No Vale do Iguaçu, encontrar uma benzedeira clássica, daquelas que acreditam em Deus, não fazem “trabalhos”, e usam apenas os meios da natureza e da fé para abençoar quem lhe procura, não é uma tarefa exatamente fácil. É preciso peregrinar atrás de uma e nem sempre o encontro delas significa atendimento. Por conta da idade e de problemas de saúde, muitas abdicam de abrir as portas de casa por algum tempo. Como não é possível agendar uma consulta, quem procura uma senhorinha dessas vai precisar tem paciência e de boas indicações até encontrar a próxima.

Dona Josefá é benzedeira há 33 anos (Fotos: Mariana Honesko).
Dona Josefá é benzedeira há 33 anos (Fotos: Mariana Honesko).

Foi assim, seguindo esse roteiro, que a reportagem encontrou dona Josefá, uma benzedeira “das antigas”, que mora em São Cristóvão, em União da Vitória, e que atende após o almoço, de segunda a sexta. Josefá é o estereótipo padrão: tem a descrição quase fabular de uma rezadeira, a fala mansa, os gestos lentos, o sorriso fácil.

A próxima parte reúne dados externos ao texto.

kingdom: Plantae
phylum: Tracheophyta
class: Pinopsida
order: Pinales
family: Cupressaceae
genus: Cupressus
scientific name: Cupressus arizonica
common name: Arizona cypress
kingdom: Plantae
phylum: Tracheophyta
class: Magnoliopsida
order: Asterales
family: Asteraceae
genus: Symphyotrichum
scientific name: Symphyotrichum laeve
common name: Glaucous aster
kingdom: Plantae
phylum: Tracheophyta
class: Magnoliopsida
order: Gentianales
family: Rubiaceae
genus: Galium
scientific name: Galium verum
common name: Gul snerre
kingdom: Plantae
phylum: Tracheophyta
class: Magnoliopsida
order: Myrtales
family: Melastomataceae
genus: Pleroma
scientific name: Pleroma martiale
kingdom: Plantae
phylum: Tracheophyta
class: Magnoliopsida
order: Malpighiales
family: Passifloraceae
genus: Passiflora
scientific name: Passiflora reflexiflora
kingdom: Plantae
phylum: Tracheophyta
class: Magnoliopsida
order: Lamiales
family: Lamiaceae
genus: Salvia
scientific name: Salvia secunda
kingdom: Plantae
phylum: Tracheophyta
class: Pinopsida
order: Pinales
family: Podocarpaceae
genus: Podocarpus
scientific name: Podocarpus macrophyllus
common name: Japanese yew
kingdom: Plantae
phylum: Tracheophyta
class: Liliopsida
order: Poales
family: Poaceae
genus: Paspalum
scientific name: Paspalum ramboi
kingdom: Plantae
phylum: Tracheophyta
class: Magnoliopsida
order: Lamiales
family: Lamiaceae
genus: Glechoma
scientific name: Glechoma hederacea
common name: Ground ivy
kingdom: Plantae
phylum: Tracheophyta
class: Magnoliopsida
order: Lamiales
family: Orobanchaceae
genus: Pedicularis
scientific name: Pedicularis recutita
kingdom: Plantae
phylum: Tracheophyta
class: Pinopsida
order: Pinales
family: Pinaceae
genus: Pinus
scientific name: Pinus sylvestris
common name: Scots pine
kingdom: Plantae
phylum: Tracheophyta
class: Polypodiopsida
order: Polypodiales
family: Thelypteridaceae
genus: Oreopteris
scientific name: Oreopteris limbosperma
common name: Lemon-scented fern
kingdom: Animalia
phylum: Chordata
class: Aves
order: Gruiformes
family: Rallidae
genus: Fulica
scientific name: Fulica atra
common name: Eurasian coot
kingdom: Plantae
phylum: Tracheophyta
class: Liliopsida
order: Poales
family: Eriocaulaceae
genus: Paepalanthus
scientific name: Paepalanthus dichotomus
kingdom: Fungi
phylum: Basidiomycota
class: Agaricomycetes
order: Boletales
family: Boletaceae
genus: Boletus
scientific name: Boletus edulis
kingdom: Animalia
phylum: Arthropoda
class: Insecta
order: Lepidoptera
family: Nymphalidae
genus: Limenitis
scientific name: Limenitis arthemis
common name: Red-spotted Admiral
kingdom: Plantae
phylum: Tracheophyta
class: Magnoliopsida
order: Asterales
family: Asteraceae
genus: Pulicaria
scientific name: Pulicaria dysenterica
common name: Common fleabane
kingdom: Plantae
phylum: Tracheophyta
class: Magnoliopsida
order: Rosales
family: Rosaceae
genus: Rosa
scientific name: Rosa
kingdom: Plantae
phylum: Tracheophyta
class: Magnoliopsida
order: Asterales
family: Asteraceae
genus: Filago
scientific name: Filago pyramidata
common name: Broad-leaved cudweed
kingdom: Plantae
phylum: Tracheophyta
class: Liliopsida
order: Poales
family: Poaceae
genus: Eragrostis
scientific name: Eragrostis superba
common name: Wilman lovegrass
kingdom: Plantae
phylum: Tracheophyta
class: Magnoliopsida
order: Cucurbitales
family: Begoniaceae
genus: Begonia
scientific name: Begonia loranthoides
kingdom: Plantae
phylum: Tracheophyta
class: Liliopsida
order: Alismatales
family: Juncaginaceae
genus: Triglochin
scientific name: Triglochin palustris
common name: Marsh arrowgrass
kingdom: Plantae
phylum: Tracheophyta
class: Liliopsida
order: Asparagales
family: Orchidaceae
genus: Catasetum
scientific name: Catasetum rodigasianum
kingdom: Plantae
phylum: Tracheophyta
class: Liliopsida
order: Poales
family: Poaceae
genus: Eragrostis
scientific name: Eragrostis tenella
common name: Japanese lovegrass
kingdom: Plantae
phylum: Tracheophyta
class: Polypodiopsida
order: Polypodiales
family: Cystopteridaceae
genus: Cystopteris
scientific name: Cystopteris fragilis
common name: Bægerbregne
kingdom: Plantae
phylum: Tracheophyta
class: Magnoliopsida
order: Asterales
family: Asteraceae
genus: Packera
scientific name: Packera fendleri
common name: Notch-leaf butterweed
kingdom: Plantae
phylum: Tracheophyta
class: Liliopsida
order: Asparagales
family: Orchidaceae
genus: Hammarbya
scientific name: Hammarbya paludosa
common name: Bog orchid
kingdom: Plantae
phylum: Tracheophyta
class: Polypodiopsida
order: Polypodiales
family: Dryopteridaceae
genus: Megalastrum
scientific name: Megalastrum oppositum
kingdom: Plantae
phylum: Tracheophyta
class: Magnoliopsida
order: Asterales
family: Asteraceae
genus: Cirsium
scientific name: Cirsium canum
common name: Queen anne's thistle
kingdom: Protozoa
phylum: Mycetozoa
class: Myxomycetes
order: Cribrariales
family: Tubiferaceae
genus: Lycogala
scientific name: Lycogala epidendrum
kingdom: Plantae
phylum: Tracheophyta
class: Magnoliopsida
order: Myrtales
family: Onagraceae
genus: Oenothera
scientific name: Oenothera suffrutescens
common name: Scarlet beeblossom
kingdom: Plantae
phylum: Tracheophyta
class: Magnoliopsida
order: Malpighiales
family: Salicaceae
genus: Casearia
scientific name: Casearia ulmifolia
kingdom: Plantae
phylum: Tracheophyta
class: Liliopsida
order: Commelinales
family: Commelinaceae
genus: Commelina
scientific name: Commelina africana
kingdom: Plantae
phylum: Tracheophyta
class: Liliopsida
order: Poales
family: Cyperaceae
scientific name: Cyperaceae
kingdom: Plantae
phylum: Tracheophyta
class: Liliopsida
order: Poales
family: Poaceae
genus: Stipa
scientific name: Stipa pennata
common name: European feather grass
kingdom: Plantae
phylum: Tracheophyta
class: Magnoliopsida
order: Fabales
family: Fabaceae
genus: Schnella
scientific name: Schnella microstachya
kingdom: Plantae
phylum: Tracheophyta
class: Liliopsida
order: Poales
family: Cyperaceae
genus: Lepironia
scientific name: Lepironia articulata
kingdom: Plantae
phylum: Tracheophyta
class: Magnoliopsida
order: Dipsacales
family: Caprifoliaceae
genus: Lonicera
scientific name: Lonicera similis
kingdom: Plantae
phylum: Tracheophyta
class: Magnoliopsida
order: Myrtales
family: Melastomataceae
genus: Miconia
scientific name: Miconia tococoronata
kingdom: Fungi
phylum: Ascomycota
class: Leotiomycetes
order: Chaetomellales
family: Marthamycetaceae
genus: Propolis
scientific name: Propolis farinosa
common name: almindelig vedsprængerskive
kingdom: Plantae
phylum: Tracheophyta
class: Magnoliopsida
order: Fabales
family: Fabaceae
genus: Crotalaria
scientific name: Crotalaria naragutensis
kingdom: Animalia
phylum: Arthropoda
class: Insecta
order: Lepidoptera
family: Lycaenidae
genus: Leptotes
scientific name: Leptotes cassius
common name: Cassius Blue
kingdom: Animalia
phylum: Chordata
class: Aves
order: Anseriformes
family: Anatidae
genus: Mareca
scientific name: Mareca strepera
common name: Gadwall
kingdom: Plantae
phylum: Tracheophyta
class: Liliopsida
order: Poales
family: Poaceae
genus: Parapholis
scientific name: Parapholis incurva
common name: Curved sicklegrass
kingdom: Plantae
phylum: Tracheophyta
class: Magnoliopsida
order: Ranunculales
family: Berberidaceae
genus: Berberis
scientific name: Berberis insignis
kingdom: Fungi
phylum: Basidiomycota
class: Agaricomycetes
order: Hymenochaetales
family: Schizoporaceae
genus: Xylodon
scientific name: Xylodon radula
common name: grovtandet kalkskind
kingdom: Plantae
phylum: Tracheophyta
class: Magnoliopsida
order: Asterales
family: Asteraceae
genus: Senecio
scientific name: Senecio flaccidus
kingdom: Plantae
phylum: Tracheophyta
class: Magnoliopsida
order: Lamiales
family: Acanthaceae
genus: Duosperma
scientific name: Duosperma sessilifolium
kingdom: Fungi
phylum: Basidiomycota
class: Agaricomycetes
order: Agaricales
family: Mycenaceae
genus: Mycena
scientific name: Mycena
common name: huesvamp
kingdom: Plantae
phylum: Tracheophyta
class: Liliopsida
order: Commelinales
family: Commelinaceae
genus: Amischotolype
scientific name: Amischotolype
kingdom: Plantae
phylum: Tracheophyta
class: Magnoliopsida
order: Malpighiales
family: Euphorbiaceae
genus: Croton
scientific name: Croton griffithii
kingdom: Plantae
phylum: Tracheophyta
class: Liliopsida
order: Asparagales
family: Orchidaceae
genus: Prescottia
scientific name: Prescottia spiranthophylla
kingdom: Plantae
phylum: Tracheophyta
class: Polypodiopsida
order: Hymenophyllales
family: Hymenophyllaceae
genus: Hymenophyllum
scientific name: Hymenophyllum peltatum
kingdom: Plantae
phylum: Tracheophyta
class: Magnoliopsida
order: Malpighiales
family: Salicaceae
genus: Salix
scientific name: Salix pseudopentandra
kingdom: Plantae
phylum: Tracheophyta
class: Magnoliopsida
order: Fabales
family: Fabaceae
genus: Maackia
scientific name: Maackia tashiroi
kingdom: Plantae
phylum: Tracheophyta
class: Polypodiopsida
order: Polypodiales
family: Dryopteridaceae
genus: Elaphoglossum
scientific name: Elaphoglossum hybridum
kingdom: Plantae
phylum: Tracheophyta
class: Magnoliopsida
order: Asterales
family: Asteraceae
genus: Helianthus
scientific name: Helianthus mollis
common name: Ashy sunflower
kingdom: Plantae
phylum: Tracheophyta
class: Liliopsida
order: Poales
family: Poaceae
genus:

Do alto de seus 86 anos, já pensou em parar de atender. “Mas as pessoas me pedem e como não é fácil encontrar alguém, eu continuo”, conta. “Trinta e três anos que estou benzendo. Comecei benzendo os filhos, os netos, e eles iam melhorando. Isso foi se espalhando. Sou católica e uso o Pai-Nosso, Ave Maria. Coloco a cera ‘venzida’ na bacia. Sempre foi assim”.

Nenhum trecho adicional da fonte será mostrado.